> _DOCUMENT PASSAGE_
★ ★ ★ ★ ★ ★ ★
Except as specified in Item 4 or Item 5, or as previously reported in the
Schedule 13D, no Reporting Person has effected any transactions in Shares
during the 60 day period preceding May 21, 2002.

ITEM 6.  CONTRACTS, ARRANGEMENTS, UNDERSTANDINGS OR RELATIONSHIPS WITH RESPECT
         TO SECURITIES OF THE ISSUER.

     The Purchase Agreement dated as of May 15, 2002, (as incorporated by
reference to Exhibit 1.1 to the Current Report on Form 8-K filed by the Issuer
on May 20,2002 (SEC File No. 1-10150)) among the Issuer, SOFI-IV SMT Holdings,
L.L.C., as the Selling Stockholder, and Merrill Lynch & Co., Merrill Lynch,
Pierce, Fenner & Smith Incorporated, as the Underwriter, includes customary
terms and conditions regarding the sale of securities in a firm commitment
underwritten offering, including an overallotment option pursuant to which the
Underwriter could


                                                              PAGE 8 OF 16 PAGES


purchase up to an additional 1,500,000 Shares from the Selling Stockholder.
★ ★ ★ ★ ★ ★ ★
> _EXERCISE DESCRIPTION_
In the securities filing passage, which party is identified as the Selling Stockholder in the Purchase Agreement? The material that comes next is unrelated to the securities filing passage.
★ ★ ★ ★ ★ ★ ★
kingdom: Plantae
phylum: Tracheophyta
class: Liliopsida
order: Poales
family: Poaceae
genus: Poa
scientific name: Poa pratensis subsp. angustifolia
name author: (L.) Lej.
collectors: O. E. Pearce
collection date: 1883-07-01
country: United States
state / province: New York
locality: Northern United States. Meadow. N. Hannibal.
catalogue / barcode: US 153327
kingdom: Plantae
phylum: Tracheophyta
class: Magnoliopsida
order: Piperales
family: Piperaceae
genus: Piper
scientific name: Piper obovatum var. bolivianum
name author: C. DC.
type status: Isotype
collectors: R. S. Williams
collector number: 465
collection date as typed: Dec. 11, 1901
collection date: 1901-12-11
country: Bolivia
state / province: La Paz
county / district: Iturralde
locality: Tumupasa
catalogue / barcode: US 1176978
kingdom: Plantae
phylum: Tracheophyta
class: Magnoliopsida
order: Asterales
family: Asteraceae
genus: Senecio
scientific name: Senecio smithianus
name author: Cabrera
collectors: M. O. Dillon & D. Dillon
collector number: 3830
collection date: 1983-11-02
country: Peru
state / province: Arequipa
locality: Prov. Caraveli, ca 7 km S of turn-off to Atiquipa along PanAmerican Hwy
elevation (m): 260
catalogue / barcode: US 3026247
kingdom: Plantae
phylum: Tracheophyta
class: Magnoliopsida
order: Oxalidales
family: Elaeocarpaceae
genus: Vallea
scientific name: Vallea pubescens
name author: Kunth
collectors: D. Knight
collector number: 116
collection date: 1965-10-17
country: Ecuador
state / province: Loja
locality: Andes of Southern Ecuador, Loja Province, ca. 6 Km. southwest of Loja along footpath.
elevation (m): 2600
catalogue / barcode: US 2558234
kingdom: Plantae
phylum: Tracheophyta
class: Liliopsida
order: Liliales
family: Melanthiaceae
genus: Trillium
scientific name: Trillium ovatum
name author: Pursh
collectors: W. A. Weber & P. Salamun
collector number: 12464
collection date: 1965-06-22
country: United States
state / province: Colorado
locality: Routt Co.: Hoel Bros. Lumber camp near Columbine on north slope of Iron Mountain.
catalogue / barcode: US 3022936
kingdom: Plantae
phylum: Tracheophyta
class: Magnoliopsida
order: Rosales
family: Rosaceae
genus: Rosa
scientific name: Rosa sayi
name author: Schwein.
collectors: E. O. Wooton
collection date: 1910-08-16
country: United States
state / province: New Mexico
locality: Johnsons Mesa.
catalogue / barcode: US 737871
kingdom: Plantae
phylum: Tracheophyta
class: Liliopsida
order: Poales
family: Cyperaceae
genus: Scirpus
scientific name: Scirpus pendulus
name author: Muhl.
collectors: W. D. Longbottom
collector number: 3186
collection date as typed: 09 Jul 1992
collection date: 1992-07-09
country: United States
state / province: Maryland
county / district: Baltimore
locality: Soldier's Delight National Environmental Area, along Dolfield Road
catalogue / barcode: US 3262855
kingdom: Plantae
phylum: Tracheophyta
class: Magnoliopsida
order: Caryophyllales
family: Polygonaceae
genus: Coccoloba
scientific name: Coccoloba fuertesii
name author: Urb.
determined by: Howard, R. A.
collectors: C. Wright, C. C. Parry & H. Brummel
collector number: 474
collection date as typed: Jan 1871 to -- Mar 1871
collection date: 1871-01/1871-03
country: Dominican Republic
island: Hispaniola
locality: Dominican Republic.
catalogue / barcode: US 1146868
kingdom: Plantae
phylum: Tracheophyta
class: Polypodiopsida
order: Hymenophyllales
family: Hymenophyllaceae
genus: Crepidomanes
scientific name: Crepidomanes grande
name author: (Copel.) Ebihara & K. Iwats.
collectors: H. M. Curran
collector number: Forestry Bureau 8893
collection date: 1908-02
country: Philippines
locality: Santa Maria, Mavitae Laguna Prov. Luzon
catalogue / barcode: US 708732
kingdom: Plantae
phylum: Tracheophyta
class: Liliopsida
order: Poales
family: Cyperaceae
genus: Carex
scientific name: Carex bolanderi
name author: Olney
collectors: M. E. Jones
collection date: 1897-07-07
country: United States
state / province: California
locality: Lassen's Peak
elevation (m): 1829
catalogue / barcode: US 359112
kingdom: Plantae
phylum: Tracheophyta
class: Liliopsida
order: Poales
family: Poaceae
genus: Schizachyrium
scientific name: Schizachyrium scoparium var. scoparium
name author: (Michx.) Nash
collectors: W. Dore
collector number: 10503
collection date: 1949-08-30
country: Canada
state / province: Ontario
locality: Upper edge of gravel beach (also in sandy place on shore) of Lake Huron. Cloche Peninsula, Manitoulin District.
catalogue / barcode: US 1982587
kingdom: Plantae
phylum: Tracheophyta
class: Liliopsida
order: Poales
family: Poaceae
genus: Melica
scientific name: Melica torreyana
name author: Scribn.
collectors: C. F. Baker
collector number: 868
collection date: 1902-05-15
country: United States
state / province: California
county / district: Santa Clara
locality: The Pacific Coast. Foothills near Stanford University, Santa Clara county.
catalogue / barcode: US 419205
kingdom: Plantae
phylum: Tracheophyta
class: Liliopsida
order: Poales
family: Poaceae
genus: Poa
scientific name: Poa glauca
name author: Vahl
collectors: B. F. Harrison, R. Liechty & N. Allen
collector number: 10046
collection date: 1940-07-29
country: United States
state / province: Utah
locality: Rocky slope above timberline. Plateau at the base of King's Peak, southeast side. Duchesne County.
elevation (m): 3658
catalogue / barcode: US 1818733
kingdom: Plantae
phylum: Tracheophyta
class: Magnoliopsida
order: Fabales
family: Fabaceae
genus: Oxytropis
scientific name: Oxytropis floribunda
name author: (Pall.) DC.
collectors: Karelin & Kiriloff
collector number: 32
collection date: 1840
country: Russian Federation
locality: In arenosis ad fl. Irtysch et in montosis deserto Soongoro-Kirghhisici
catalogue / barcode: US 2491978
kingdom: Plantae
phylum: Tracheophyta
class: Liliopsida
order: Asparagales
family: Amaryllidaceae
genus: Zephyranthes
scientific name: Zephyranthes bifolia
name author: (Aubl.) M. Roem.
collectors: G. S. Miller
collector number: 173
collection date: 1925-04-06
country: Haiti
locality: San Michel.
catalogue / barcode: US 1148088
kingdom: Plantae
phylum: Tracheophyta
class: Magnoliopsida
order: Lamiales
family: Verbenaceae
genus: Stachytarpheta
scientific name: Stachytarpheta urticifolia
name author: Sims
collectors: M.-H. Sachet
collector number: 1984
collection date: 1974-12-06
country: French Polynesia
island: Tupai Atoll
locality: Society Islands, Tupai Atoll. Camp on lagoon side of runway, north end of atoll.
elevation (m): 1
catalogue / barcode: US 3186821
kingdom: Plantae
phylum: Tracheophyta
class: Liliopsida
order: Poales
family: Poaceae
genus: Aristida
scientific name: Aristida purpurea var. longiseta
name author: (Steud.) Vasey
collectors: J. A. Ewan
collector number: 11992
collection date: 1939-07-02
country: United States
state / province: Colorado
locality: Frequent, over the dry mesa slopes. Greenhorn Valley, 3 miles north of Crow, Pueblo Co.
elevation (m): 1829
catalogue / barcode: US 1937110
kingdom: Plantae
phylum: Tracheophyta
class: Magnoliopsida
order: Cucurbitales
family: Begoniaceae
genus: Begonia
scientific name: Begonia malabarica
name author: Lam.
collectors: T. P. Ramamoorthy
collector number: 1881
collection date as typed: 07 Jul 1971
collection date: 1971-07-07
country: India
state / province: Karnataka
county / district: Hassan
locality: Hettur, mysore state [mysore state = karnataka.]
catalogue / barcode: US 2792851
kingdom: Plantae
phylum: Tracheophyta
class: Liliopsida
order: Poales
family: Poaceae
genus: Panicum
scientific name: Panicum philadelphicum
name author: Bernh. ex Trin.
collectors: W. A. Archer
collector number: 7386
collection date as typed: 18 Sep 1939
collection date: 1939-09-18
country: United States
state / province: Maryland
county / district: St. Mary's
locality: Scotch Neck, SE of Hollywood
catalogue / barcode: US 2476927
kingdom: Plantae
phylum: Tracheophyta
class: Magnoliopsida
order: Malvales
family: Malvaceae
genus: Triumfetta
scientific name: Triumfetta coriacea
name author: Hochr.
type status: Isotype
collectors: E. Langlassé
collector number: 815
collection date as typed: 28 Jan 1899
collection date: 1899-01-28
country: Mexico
★ ★ ★ ★ ★ ★ ★
> _RESPONSE_
SOFI-IV SMT Holdings, L.L.C.